GIVEN INSTRUCTION 1: Copy the records word for word, starting at the line that contains "line at (382, 236): solid -> dashed" and ending at the last line of the records. Leave the pictures out.

SOURCE DOCUMENT:
========================================================================

Housing Market Shows Modest Growth

MADISONWisconsin property values are showing modest growth, according to the Wisconsin Department of Revenue’s Equalized Values Report released today.  Residential property values statewide increased $20.66 billion (6%) between January 1, 2006 and January 1, 2007, demonstrating that home ownership still remains a worthwhile investment.


The Office of Federal Housing Oversight (OFHEO) estimated that existing Wisconsin homes increased in value by 3.49% statewide.  The Department of Revenue’s Equalized Values Report shows residential property values actually increased by 4%, which excludes new construction. If new construction is included, the overall increase in value is 6%.  Nationally, the increase in residential property values hovers around 4%, marking a positive outlook for Wisconsin keeping pace with the nation.  The Legislative Fiscal Bureau had anticipated a growth in value for existing homes of 2.7% for this time period.


“In the current market climate, we are very pleased to see Wisconsin is still growing at a moderate pace as a whole”, stated Department of Revenue Secretary Roger M. Ervin.  Unlike many states, Wisconsin’s property markets have not been subject to dramatic fluctuations in values, which is good for property taxpayers, local governments and the economy.”


In addition, the report shows commercial and manufacturing property statewide showed continued strong growth in new construction.  The commercial class had 4% growth due to new construction, or $3.3 billion.  The manufacturing class also had 4% growth due to new construction, or $423 million.

========================================================================

SUPPLIED MATERIAL:
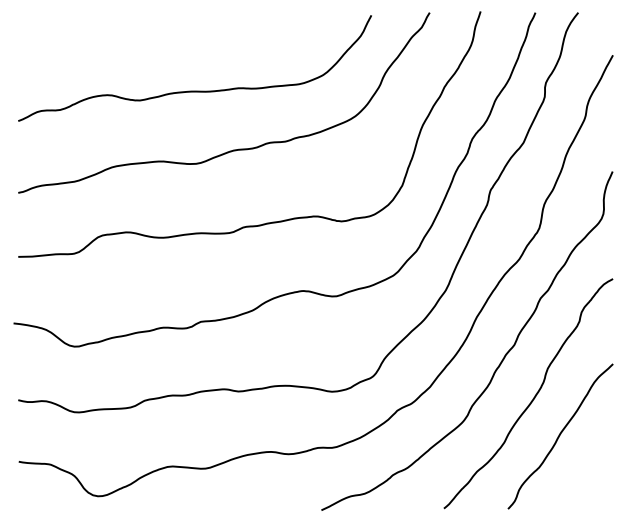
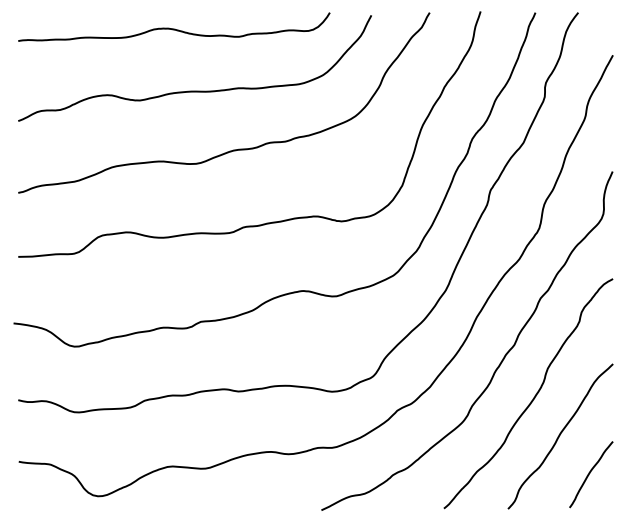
curve at (174, 28): none -> present
curve at (590, 473): none -> present
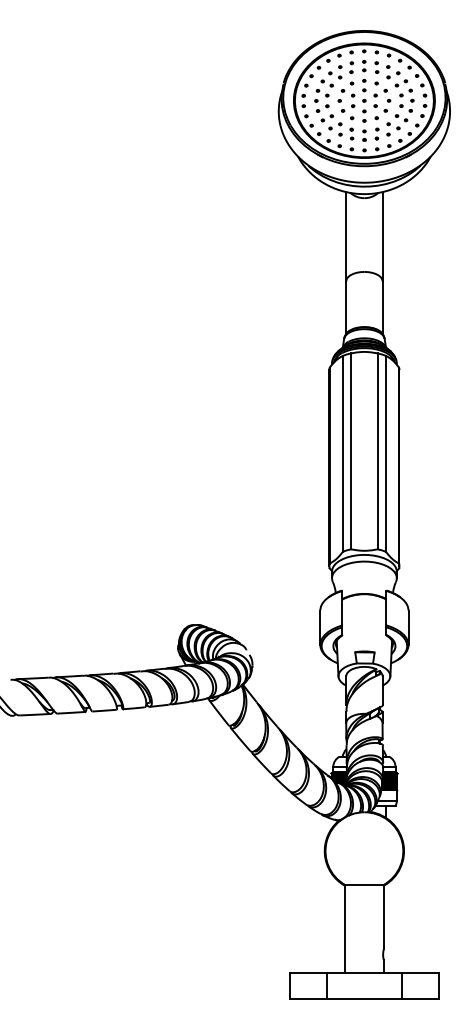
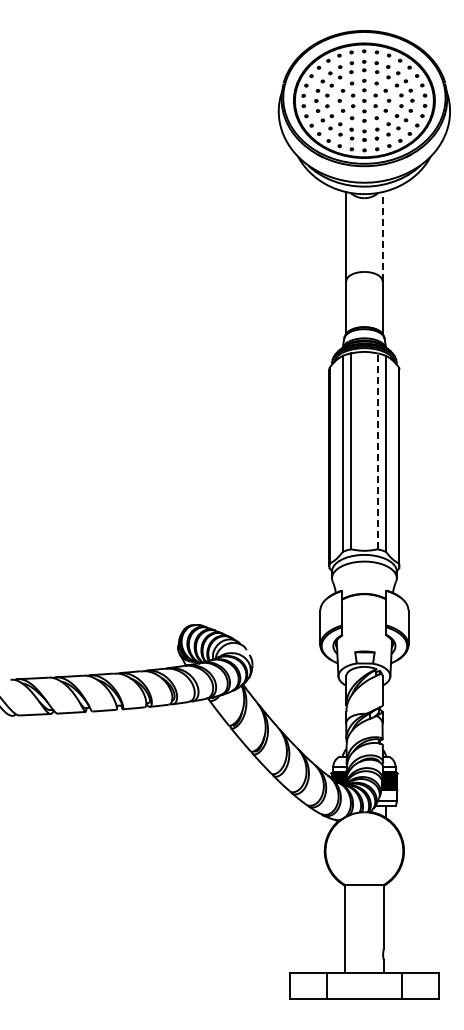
line at (382, 236): solid -> dashed
line at (377, 451): solid -> dashed
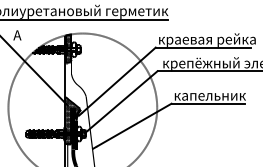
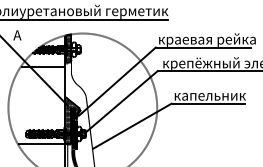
hatch at (40, 105): none -> present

========================================================================

GIVEN INSTRUCTION 2:
Answer these questions using the housing market report:
(a) How much did residential property values across Wisconsin rise between January 1, 2006 and January 1, 2007?
(b) What growth in value for existing homes had the Legislative Fiscal Bureau expected for this period?
(c) How much growth did the manufacturing class have from new construction, in dollars?

RIGHT ANSWER 1:
line at (382, 236): solid -> dashed
line at (377, 451): solid -> dashed
hatch at (40, 105): none -> present

RIGHT ANSWER 2:
(a) $20.66 billion (6%)
(b) 2.7%
(c) $423 million